PERSONNE, ni en Russie ni ailleurs, n’est dupe, des tours de passe-passe auxquels M. Poutine se livre depuis quatre ans et qui lui ont permis d’exercer son autorité absolue sur la Russie depuis 2000. En 2008, comme de nombreux citoyens lui proposaient de se présenter pour un troisième mandat, ce que ne permet pas la Constitution, il a répondu que ce ne serait pas « convenable ». Son parti, Russie unie, exerçant un contrôle complet du pays, il n’a permis l’élection de Dmitri Medvedev à la présidence que parce qu’il savait qu’il en deviendrait le Premier ministre. Tout laisse croire que, à la tête du gouvernement, M. Poutine n’a pas manqué de donner des ordres à M. Medvedev et que celui-ci n’as pu parfois s’écarter des consignes poutiniennes qu’avec le consentement de son mentor, pas fâché par ailleurs de donner l’impression d’une certaine diversité à la tête de l’État.
Medvedev n’a pas osé.
On ne dénoncera jamais assez cette manipulation des institutions par un parti et par son chef. Dmitri Medvedev a tenté à plusieurs reprises de marquer sa différence.
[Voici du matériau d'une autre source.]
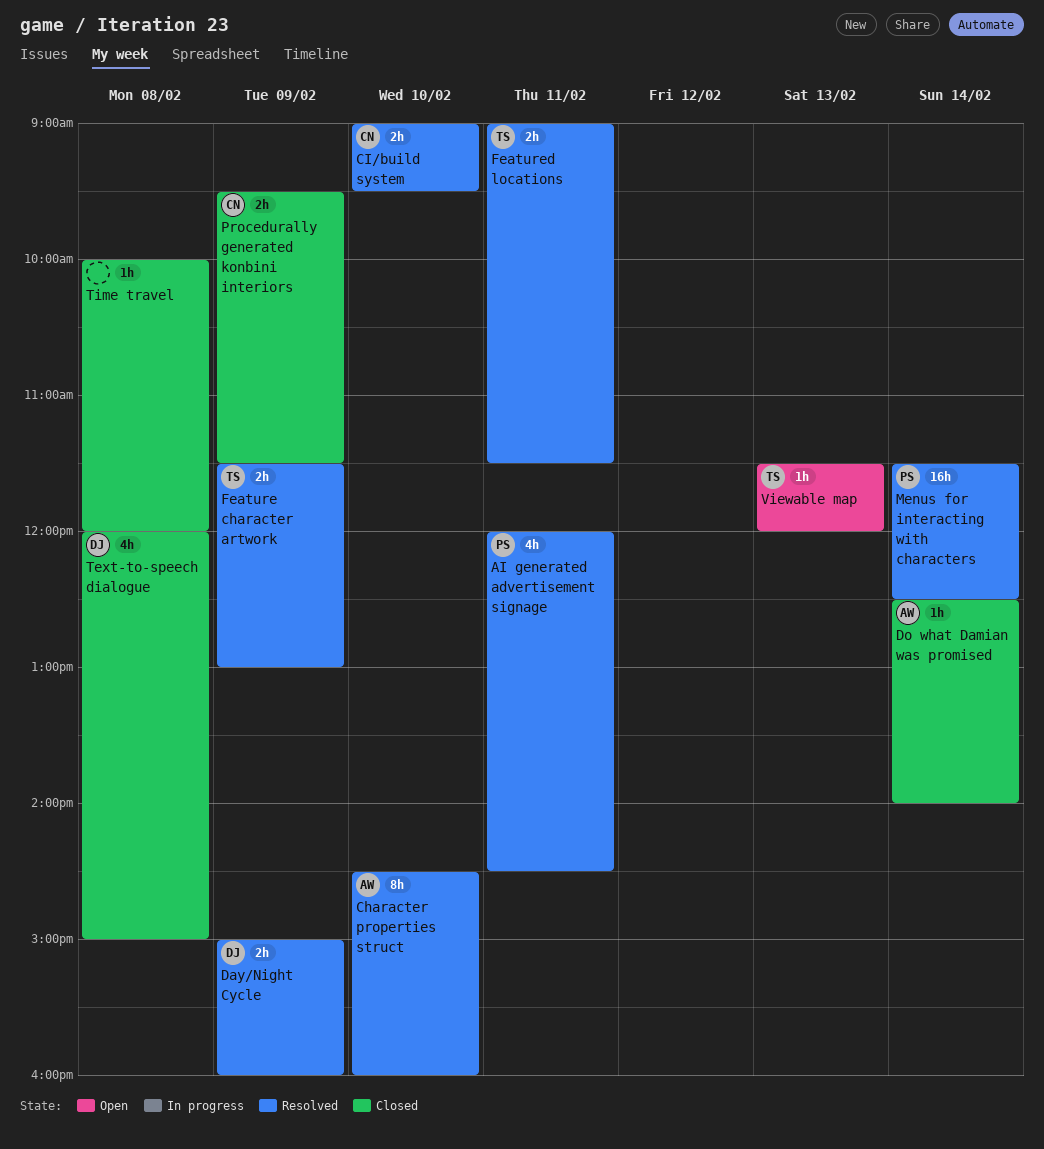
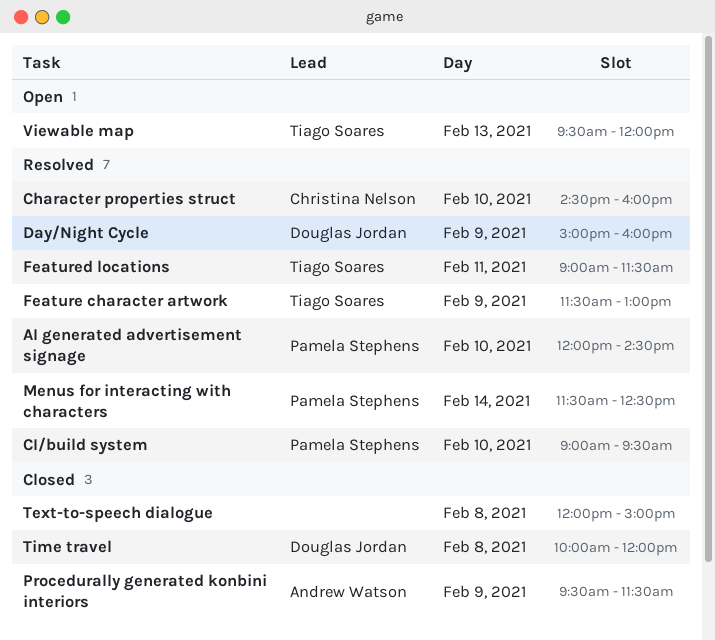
AI generated advertisement signage, day: Feb 11 -> Feb 10
Character properties struct, owner: Andrew Watson -> Christina Nelson
CI/build system, owner: Christina Nelson -> Pamela Stephens
Do what Damian was promised: present -> none
Procedurally generated konbini interiors, owner: Christina Nelson -> Andrew Watson
Text-to-speech dialogue, owner: Douglas Jordan -> none
Time travel, owner: none -> Douglas Jordan
Viewable map, begins: 11:30 -> 09:30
Il n’a pas osé sacrifier sa confortable relation avec Poutine à ses convictions. Il s’est donc contenté de devenir le président qui dénonce tout ce qui ne va pas dans le pays. Et les sujets sont nombreux : une corruption qui empoisonne le développement économique et compromet les investissements dans l’industrie, une fuite des capitaux, une baisse alarmante de la démographie (la Russie va perdre 10 millions d’habitants dans les années qui viennent), de dangereux écarts de revenus, avec une classe de nouveaux riches qui dépensent excessivement pendant que souffrent les ruraux, et les problèmes liés à l’alcoolisme. Le chef de l’État russe s’est donc transformé en commentateur lucide qui discerne les maux de son pays mais ne peut commencer à les guérir qu’avec l’assentiment de M. Poutine. Lequel, censé, pour le moment, être son subordonné, exerce la réalité du pouvoir. Comme il contrôle la carrière de M. Medvedev, il peut bien le laisser s’égosiller. Il n’est d’ailleurs pas hostile à un peu d’autocritique si elle suffit à engendrer les changements auxquels, malgré ses attitudes viriles, il n’ose pas procéder. Mais comme il est le produit de l’ancien KGB, de ses amis de Saint-Petersbourg, sa ville natale, et de divers lobbies noyautés par les ex-communistes, il opte le plus souvent pour le statu quo.
Popularité.
Par exemple, Vladimir Poutine ne se dressera jamais contre les anciens de la nomenklatura qui se sont emparés de secteurs entiers de l’économie, comme le pétrole. En jetant en prison l’ancien patron du conglomérat Ioukos, Mikhaïl Khodorkowski, et en l’y maintenant grâce à la complicité d’une justice aux ordres, il a tout simplement dépossédé un homme pour confier sa fortune à d’autres hommes avec lesquels il s’entendait. Il soigne son image en se faisant photographier torse nu et à cheval ou en blouson noir sur sa moto, et il est donc aussi vaniteux qu’autoritaire tout en prétendant respecter les principes démocratiques. La Russie, en réalité, a furieusement besoin d’une réforme. À ce jour, elle a très peu diversifié son industrie, au point qu’une baisse du prix du pétrole au-dessous de 80 dollars le baril la rendrait insolvable. Les méthodes scandaleuses de ses policiers ou fonctionnaires corrompus font de tout investissement étranger une procédure à risque maximal. Les assassinats politiques, notamment ceux dont sont victimes des journalistes, ne sont jamais élucidés. Les juges obéissent au pouvoir et la presse libre est réduite à quelques titres.
POUTINE, OU LE POUVOIR PERMANENT
Incontestablement, Vladimir Poutine est populaire, même si les inégalités sociales ont fini par faire baisser sa cote légèrement. Il peut se targuer d’apparaître comme l’homme providentiel d’un pays où très peu de gens auraient été choqués de ce qu’il restât indéfiniment au Kremlin. Tout le monde pense qu’il se fera réélire pour deux mandats successifs, donc jusqu’en 2020, avec une option pour le poste de chef du gouvernement au-delà. Assurément, c’est une façon un peu simpliste de concevoir l’histoire : M. Poutine fera tout pour s’accrocher au pouvoir, mais, tôt ou tard, son incapacité à faire de la Russie une nation moderne, libre et prospère aura raison de son talent de manipulateur.